DATA EXTRACTS Start Marker
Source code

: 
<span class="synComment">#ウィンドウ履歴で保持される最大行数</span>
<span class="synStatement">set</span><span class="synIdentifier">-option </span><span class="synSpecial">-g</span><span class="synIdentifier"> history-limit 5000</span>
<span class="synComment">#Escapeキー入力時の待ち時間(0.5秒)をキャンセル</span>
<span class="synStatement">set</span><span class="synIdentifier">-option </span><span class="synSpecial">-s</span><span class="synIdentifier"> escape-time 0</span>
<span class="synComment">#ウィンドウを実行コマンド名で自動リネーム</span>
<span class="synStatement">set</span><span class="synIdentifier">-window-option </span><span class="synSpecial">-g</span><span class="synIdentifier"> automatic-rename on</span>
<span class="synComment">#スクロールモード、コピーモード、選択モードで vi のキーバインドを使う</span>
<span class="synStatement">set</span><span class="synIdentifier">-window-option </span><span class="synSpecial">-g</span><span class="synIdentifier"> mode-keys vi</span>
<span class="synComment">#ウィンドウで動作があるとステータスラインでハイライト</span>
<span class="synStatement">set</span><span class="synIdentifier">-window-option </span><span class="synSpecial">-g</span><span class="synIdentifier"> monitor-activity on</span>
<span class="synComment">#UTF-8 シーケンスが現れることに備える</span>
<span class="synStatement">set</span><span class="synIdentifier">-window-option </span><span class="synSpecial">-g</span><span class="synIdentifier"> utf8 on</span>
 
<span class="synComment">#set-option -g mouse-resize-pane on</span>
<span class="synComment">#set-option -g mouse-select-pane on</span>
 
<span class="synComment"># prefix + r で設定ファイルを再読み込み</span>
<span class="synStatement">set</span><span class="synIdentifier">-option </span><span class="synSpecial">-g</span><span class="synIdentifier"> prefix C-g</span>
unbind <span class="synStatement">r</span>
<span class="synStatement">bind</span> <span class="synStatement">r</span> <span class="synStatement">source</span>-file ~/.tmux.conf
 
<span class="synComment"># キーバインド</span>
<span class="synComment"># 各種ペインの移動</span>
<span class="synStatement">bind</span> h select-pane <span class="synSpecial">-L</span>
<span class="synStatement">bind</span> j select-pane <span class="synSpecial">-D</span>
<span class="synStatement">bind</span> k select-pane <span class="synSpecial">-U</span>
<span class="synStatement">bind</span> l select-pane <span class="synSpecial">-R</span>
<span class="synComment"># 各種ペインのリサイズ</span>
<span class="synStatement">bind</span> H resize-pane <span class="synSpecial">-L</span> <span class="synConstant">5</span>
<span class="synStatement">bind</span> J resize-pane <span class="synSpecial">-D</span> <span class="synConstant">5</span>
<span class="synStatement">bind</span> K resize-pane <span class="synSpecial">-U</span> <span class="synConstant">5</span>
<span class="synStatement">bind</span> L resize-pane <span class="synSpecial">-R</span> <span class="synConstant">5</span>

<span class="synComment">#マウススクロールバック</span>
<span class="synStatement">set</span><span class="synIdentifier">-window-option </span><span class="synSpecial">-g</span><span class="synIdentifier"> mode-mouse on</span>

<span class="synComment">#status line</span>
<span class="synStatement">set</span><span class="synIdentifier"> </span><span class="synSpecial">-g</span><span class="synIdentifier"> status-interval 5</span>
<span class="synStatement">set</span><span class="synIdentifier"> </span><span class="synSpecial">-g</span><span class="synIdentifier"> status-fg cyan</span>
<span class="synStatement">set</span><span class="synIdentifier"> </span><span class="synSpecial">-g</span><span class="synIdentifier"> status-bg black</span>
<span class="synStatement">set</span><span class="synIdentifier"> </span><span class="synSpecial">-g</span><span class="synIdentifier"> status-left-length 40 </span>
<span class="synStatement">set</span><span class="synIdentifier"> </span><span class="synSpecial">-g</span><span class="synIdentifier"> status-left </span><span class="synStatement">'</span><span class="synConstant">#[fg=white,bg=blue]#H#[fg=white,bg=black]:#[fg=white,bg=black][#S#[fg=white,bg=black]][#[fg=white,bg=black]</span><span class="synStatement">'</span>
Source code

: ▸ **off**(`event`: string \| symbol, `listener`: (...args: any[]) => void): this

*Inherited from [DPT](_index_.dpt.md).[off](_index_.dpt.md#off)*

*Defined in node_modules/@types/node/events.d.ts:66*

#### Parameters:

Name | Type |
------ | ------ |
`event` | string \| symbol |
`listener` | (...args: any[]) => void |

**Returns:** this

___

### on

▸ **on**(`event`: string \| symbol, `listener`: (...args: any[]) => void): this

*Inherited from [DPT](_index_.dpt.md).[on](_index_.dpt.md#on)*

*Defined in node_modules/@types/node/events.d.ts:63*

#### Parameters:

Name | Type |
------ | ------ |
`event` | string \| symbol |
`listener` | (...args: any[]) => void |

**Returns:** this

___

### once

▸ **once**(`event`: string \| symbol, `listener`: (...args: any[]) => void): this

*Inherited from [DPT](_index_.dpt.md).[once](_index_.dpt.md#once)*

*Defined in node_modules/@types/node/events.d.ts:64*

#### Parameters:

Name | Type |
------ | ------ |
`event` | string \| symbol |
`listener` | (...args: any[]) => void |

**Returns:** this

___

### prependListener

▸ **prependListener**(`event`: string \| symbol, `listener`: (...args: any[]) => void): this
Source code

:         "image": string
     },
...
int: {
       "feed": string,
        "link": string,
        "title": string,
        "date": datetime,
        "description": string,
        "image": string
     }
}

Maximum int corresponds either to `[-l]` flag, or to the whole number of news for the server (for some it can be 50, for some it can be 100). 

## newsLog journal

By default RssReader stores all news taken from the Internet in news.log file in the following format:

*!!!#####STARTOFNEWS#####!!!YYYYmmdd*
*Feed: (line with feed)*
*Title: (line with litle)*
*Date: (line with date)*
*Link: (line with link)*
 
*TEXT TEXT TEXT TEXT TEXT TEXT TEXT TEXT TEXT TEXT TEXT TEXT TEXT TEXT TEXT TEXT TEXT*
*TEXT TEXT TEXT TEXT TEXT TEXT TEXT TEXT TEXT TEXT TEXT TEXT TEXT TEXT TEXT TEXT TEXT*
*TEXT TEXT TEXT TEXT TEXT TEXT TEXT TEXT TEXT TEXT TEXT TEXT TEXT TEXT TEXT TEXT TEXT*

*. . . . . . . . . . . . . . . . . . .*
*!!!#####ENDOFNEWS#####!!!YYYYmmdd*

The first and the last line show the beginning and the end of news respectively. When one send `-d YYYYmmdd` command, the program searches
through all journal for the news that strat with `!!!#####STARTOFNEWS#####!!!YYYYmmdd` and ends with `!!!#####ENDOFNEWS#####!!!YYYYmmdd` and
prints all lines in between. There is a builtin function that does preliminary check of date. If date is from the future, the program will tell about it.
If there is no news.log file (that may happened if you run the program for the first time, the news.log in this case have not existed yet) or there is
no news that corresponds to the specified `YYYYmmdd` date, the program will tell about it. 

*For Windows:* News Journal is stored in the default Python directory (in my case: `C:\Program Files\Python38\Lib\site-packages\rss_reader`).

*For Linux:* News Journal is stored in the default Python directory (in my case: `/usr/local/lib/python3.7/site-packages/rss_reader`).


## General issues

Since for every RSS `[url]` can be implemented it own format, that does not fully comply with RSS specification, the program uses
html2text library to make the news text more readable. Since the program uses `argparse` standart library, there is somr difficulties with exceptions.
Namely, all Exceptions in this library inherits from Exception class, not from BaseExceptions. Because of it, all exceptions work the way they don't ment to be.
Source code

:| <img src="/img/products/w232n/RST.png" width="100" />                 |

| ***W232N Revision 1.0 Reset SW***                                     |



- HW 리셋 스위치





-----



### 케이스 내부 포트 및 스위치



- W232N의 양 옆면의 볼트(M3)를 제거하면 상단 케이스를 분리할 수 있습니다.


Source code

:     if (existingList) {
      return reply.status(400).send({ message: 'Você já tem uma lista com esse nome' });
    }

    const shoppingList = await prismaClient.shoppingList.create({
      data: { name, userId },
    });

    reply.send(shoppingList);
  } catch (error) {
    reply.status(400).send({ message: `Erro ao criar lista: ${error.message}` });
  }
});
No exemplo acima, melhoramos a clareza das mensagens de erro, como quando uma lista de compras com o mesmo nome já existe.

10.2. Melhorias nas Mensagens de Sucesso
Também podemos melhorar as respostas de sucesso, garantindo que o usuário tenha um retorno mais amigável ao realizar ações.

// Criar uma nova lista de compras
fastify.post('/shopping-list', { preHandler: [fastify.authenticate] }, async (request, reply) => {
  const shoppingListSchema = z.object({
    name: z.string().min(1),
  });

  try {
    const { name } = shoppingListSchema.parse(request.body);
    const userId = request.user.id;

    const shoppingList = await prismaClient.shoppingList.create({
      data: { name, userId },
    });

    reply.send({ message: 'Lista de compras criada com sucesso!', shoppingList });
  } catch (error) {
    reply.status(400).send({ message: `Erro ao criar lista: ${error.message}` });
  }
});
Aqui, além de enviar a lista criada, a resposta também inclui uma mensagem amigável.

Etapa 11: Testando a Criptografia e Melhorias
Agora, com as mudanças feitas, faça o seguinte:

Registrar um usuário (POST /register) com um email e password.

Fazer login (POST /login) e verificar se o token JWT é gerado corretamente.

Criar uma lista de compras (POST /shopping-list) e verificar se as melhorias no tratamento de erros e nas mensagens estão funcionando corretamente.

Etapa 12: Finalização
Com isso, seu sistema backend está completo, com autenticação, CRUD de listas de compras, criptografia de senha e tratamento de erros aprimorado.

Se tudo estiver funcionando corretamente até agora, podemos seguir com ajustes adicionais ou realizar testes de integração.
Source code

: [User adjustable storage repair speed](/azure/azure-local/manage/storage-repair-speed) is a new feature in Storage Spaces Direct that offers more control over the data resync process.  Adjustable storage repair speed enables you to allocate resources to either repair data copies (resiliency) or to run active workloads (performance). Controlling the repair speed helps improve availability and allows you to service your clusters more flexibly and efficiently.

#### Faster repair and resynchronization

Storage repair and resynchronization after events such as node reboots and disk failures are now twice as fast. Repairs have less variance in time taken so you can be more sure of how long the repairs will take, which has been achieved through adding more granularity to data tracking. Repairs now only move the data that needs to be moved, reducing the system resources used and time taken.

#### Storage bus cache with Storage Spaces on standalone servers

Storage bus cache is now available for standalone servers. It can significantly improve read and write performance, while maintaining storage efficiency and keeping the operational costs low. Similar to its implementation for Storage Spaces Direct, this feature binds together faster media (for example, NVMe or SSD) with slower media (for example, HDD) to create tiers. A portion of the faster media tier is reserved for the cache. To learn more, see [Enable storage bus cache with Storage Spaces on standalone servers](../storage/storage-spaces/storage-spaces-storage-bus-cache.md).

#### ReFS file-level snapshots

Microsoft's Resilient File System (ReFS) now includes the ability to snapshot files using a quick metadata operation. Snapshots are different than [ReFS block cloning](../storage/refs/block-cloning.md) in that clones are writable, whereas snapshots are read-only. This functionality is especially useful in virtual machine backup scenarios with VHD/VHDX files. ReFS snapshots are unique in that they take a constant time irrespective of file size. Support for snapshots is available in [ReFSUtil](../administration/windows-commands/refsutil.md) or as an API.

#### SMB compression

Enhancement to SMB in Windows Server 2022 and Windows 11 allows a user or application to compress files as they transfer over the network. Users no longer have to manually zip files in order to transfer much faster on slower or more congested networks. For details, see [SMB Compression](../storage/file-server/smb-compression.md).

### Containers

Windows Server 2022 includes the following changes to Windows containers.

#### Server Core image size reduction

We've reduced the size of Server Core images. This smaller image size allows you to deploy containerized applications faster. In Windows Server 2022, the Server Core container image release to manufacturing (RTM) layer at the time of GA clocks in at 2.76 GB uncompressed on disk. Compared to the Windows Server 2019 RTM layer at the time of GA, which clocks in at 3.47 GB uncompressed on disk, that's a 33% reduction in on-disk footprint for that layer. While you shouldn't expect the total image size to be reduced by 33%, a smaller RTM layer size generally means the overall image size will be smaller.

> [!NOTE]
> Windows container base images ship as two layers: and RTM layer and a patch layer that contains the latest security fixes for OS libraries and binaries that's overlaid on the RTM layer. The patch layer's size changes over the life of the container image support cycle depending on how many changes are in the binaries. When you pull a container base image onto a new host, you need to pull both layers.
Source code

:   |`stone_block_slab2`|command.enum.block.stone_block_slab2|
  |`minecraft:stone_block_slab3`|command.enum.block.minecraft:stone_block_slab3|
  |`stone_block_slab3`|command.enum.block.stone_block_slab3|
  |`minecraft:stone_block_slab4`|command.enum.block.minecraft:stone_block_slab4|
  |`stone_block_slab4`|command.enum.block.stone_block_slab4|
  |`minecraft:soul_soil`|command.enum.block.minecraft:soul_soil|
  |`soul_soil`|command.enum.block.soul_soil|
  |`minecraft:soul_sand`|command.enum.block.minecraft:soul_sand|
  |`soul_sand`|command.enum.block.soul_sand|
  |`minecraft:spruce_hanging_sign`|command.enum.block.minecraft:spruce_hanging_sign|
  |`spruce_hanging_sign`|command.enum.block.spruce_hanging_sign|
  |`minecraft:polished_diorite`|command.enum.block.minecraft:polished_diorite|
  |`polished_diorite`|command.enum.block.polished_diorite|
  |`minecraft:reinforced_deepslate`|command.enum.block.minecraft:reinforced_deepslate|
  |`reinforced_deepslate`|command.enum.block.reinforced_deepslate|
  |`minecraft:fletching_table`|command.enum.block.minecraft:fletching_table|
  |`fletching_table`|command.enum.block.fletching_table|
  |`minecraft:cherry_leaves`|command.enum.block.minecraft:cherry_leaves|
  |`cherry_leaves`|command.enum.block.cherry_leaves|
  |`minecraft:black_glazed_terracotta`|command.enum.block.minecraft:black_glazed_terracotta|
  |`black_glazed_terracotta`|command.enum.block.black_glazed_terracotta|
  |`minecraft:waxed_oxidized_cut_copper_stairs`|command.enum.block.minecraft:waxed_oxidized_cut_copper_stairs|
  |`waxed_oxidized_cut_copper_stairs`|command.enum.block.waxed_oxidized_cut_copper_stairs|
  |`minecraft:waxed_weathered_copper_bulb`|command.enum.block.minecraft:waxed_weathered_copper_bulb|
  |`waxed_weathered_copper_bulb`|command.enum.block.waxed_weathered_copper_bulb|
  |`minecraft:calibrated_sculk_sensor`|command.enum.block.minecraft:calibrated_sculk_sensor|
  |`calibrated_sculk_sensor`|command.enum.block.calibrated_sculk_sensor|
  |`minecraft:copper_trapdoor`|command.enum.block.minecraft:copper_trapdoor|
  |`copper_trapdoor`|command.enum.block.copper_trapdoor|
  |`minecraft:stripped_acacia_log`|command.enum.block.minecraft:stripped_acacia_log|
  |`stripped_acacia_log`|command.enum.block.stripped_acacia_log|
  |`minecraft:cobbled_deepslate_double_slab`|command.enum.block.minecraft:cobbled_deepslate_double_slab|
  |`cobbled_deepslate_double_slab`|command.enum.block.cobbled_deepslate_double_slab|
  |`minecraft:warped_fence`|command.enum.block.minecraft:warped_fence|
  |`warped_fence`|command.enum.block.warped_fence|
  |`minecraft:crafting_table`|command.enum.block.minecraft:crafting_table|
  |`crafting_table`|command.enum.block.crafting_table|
DATA EXTRACTS End Marker
:: PROBLEM REQUIREMENTS ::
Copy from the entries only those lines that hold the word "send".

:: YOUR RESPONSE ::
The first and the last line show the beginning and the end of news respectively. When one send `-d YYYYmmdd` command, the program searches
      return reply.status(400).send({ message: 'Você já tem uma lista com esse nome' });
    reply.send(shoppingList);
    reply.status(400).send({ message: `Erro ao criar lista: ${error.message}` });
    reply.send({ message: 'Lista de compras criada com sucesso!', shoppingList });
    reply.status(400).send({ message: `Erro ao criar lista: ${error.message}` });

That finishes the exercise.